‘The data are imperfect:’ Searching for more precise ways to track coronavirus spread


RALEIGH, N.C. (WNCN) – With the number of coronavirus cases expected to keep rising in the near future, doctors and health officials want to more precisely measure and understand its spread.

Those numbers are climbing both because the virus is exceptionally contagious, and because more people are being tested.

The number of confirmed cases of COVID-19 in North Carolina from March 18-30.

Dr. Gregory C. Gray — an epidemiologist, Duke professor and expert on emerging infectious diseases — called the data “imperfect.”

“We know the count has increased as testing availability increases,” Gray said. “So we are only catching the people that are, No. 1, sick enough to seek care or not too sick but suspected and then able to get the testing. There’s a whole lot of circulation of the virus going on under the radar and under the clinical radar, so to speak, and how much of that, we don’t know. There have been some modeling estimates, but it’s not based on a lot of facts.”

Just in North Carolina, the Department of Health and Human Services reported 1,307 positive cases in the state – more than twice as many as there were four days earlier — and six deaths following 20,864 tests, according to the agency’s update Monday.

The percentage of coronavirus tests in North Carolina that have come back positive has steadily risen during the past two weeks.
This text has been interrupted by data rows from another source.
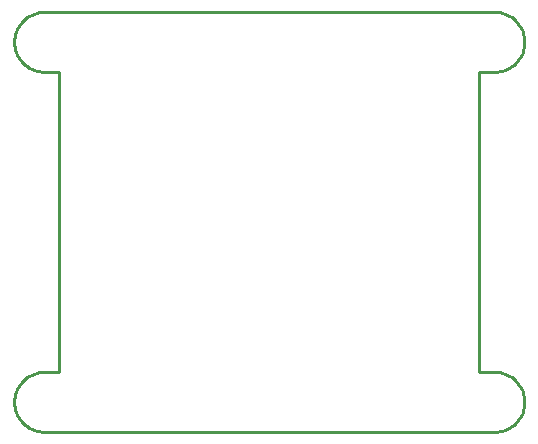
<source format=gbr>
G04 EAGLE Gerber RS-274X export*
G75*
%MOMM*%
%FSLAX34Y34*%
%LPD*%
%IN*%
%IPPOS*%
%AMOC8*
5,1,8,0,0,1.08239X$1,22.5*%
G01*
%ADD10C,0.254000*%


D10*
X-215900Y-152400D02*
X-215803Y-154614D01*
X-215514Y-156811D01*
X-215035Y-158974D01*
X-214368Y-161087D01*
X-213520Y-163135D01*
X-212497Y-165100D01*
X-211306Y-166969D01*
X-209958Y-168727D01*
X-208461Y-170361D01*
X-206827Y-171858D01*
X-205069Y-173206D01*
X-203200Y-174397D01*
X-201235Y-175420D01*
X-199187Y-176268D01*
X-197074Y-176935D01*
X-194911Y-177414D01*
X-192714Y-177703D01*
X-190500Y-177800D01*
X190500Y-177800D01*
X192714Y-177703D01*
X194911Y-177414D01*
X197074Y-176935D01*
X199187Y-176268D01*
X201235Y-175420D01*
X203200Y-174397D01*
X205069Y-173206D01*
X206827Y-171858D01*
X208461Y-170361D01*
X209958Y-168727D01*
X211306Y-166969D01*
X212497Y-165100D01*
X213520Y-163135D01*
X214368Y-161087D01*
X215035Y-158974D01*
X215514Y-156811D01*
X215803Y-154614D01*
X215900Y-152400D01*
X215803Y-150186D01*
X215514Y-147989D01*
X215035Y-145826D01*
X214368Y-143713D01*
X213520Y-141666D01*
X212497Y-139700D01*
X211306Y-137831D01*
X209958Y-136073D01*
X208461Y-134440D01*
X206827Y-132942D01*
X205069Y-131594D01*
X203200Y-130403D01*
X201235Y-129380D01*
X199187Y-128532D01*
X197074Y-127865D01*
X194911Y-127386D01*
X192714Y-127097D01*
X190500Y-127000D01*
X177800Y-127000D01*
X177800Y127000D01*
X190500Y127000D01*
X192714Y127097D01*
X194911Y127386D01*
X197074Y127865D01*
X199187Y128532D01*
X201235Y129380D01*
X203200Y130403D01*
X205069Y131594D01*
X206827Y132942D01*
X208461Y134440D01*
X209958Y136073D01*
X211306Y137831D01*
X212497Y139700D01*
X213520Y141666D01*
X214368Y143713D01*
X215035Y145826D01*
X215514Y147989D01*
X215803Y150186D01*
X215900Y152400D01*
X215803Y154614D01*
X215514Y156811D01*
X215035Y158974D01*
X214368Y161087D01*
X213520Y163135D01*
X212497Y165100D01*
X211306Y166969D01*
X209958Y168727D01*
X208461Y170361D01*
X206827Y171858D01*
X205069Y173206D01*
X203200Y174397D01*
X201235Y175420D01*
X199187Y176268D01*
X197074Y176935D01*
X194911Y177414D01*
X192714Y177703D01*
X190500Y177800D01*
X-190500Y177800D01*
X-192714Y177703D01*
X-194911Y177414D01*
X-197074Y176935D01*
X-199187Y176268D01*
X-201235Y175420D01*
X-203200Y174397D01*
X-205069Y173206D01*
X-206827Y171858D01*
X-208461Y170361D01*
X-209958Y168727D01*
X-211306Y166969D01*
X-212497Y165100D01*
X-213520Y163135D01*
X-214368Y161087D01*
X-215035Y158974D01*
X-215514Y156811D01*
X-215803Y154614D01*
X-215900Y152400D01*
X-215803Y150186D01*
X-215514Y147989D01*
X-215035Y145826D01*
X-214368Y143713D01*
X-213520Y141666D01*
X-212497Y139700D01*
X-211306Y137831D01*
X-209958Y136073D01*
X-208461Y134440D01*
X-206827Y132942D01*
X-205069Y131594D01*
X-203200Y130403D01*
X-201235Y129380D01*
X-199187Y128532D01*
X-197074Y127865D01*
X-194911Y127386D01*
X-192714Y127097D01*
X-190500Y127000D01*
X-177800Y127000D01*
X-177800Y-127000D01*
X-190500Y-127000D01*
X-192714Y-127097D01*
X-194911Y-127386D01*
X-197074Y-127865D01*
X-199187Y-128532D01*
X-201235Y-129380D01*
X-203200Y-130403D01*
X-205069Y-131594D01*
X-206827Y-132942D01*
X-208461Y-134440D01*
X-209958Y-136073D01*
X-211306Y-137831D01*
X-212497Y-139700D01*
X-213520Y-141666D01*
X-214368Y-143713D01*
X-215035Y-145826D01*
X-215514Y-147989D01*
X-215803Y-150186D01*
X-215900Y-152400D01*
M02*

</source>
That yielded an overall positive test rate of just over 6.2 percent in the state. That rate was 3.4 percent on March 18. But with a state population of 10.3 million, according to the U.S. Census Bureau’s most recent estimate from 2018, that means just 0.2 percent of the population has been tested.

“We have to acknowledge we’re just at the beginning, and every indication is, this is really ramping up now, and we’re in what we would call the acceleration phase,” State Epidemiologist Zack Moore said Monday. “We certainly have not peaked. … You can just look across the country and look across the world at the trends, and we’re still on the way up.”

Those numbers can be volatile. On one day last week, only 2.3 percent of the 2,043 recorded tests confirmed coronavirus infections. A day later, 6.2 percent of the 1,162 recorded tests were positives.

Dr. Elizabeth Cuervo Tilson, the state’s health director and chief medical officer, says that while private labs are required to report positive tests, that isn’t always the case with negative results. That has led to some imbalanced numbers. One daily update included increases of 101 confirmed cases – and just 64 total tests.

So, it’s hard to draw many valid conclusions from those statistics.

“Laboratory case counts are never the whole picture,” Moore said.

Tilson says the best way to understand the statewide spread “is not to try to test everybody” but to apply the evidence-based surveillance strategy used by the state to track the spread of the flu “and be able to apply that to COVID-19. That will give us much more evidence-based, science-driven data on the spread of the disease.”

Gray – who leads the Duke One Health Research and Training Network, which conducts research and training in 14 countries – said Duke would like to conduct a limited epidemiological study of 250 hospitalized patients and 1,250 people who qualify as their close contacts.

That study would draw blood from the patients at the start of the study and after 14 and 28 days, with blood taken from those close contacts at the beginning and after three weeks.

“We’ll get a quick look at immediate secondary transmission, how much of it is subclinical,” Gray said. “But it won’t be the quality of the data that you would get in a larger study where we could stratify, ‘Well, if you’re in this age group, 60-70, this is your risk,’ and those sorts of things are important in getting answers to epidemiological questions.”

The most detailed answers would come from a comprehensive, population-based study that would involve analyzing blood specimens from a large group of people and follow that with repeated blood draws that would be checked for evidence of infection and antibodies, he said.

An obvious starting point, he said, would be to piggyback off an already-underway group study – also known as a cohort study – focused on people with respiratory diseases.

“They’re already set up,” he said. “They’ve got the people engaged. They’ve got (blood) on them for the last year, and it would be relatively easy for them to adapt their cohort studies to meet the new requirements.”

As a general rule, studies like those can be costly: One involving monthly blood draws of 2,000 people for a year would cost roughly $2 million, he said, adding that they often require a major sponsor or governmental support because “you can’t just go do that with existing funding.”

Gray said the U.S. Centers for Disease Control and Prevention have sought proposals for such studies.

“These studies are how we make decisions regarding chronic care,” Gray said. “We need that sort of comprehensive study for a population here in the United States right now to better understand how the coronavirus is spreading.”